如果有必要相遇就终究会遇到,如果遇不到就说明没有必要相遇,无论是否情缘,该发生的事情总会发生的,这叫做命运,而命运中总有一些错的人试图变成对的人,可谎言终究要被揭穿。
陆晥晚接到圣旨时心花怒放,笑容满面,像是天上掉下了个金饼一般,只是她忘了,金饼是会砸死人的。
她精心装扮,明珠生晕,美玉荧光,着一身深蓝色织锦长裙,裙裾上绣着淡蓝色的牡丹,银丝勾出几片祥云,胸前淡黄色锦缎裹胸,身子轻轻转动长裙散开,举手投足如风拂杨柳,婀娜多姿,头上只挽一只碧玉玲珑簪,坠下细细的白银丝串珠流苏,迈着莲步,只为这场未知的鸿门宴。

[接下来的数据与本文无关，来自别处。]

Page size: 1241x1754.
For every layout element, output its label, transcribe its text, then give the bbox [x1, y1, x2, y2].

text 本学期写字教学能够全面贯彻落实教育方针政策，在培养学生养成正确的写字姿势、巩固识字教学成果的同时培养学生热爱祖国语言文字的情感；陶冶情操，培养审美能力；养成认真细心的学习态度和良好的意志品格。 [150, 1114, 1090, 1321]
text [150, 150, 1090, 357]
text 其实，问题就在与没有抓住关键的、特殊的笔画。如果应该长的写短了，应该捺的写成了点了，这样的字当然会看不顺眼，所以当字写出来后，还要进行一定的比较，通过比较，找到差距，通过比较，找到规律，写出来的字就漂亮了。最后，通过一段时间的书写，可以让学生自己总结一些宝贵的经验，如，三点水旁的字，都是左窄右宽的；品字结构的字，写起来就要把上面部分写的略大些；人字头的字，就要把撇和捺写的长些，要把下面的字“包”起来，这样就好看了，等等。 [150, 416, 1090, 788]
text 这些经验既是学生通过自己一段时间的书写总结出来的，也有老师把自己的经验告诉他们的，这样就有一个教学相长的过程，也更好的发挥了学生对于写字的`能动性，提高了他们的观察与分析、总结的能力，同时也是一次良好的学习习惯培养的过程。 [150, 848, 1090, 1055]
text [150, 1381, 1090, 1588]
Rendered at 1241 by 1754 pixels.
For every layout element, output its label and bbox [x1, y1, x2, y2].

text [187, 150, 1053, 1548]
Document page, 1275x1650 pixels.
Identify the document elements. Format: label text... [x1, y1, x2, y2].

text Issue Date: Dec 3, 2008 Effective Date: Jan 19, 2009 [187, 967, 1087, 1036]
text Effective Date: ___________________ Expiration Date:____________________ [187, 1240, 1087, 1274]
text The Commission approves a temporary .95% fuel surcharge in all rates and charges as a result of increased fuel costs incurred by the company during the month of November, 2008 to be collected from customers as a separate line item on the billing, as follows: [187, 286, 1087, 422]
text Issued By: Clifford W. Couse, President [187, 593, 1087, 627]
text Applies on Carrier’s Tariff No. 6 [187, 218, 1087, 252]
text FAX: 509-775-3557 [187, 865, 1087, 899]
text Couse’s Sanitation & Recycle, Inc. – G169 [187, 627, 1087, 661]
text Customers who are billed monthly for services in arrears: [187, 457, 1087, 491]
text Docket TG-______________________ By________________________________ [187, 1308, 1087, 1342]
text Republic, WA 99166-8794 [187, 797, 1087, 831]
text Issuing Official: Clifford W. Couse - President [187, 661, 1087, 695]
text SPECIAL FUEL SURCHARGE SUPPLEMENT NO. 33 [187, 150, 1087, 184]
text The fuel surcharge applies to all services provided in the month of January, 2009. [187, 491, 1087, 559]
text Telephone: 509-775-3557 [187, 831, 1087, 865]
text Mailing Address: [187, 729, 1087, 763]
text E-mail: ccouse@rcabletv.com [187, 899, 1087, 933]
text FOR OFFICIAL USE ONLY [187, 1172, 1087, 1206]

龙吟殿金碧辉煌,陆晥晚坐在殿中央妩媚的神色中略带妩媚,她相信,单凭今日这身打扮,皇上也能宠幸于她,世上哪个男人不好色?
谁料楚序并没有多看陆晥晚几眼,而是专注于桌上的酒菜,即便是陆晥晚举手投足尽显风骚,楚序也不过一句“爱妃今晚异常的美。”
饭后楚序拉着陆晥晚来到后殿,笑言:“今个儿怎么没带那白玉?朕瞧你喜欢的紧,总是带在身上。”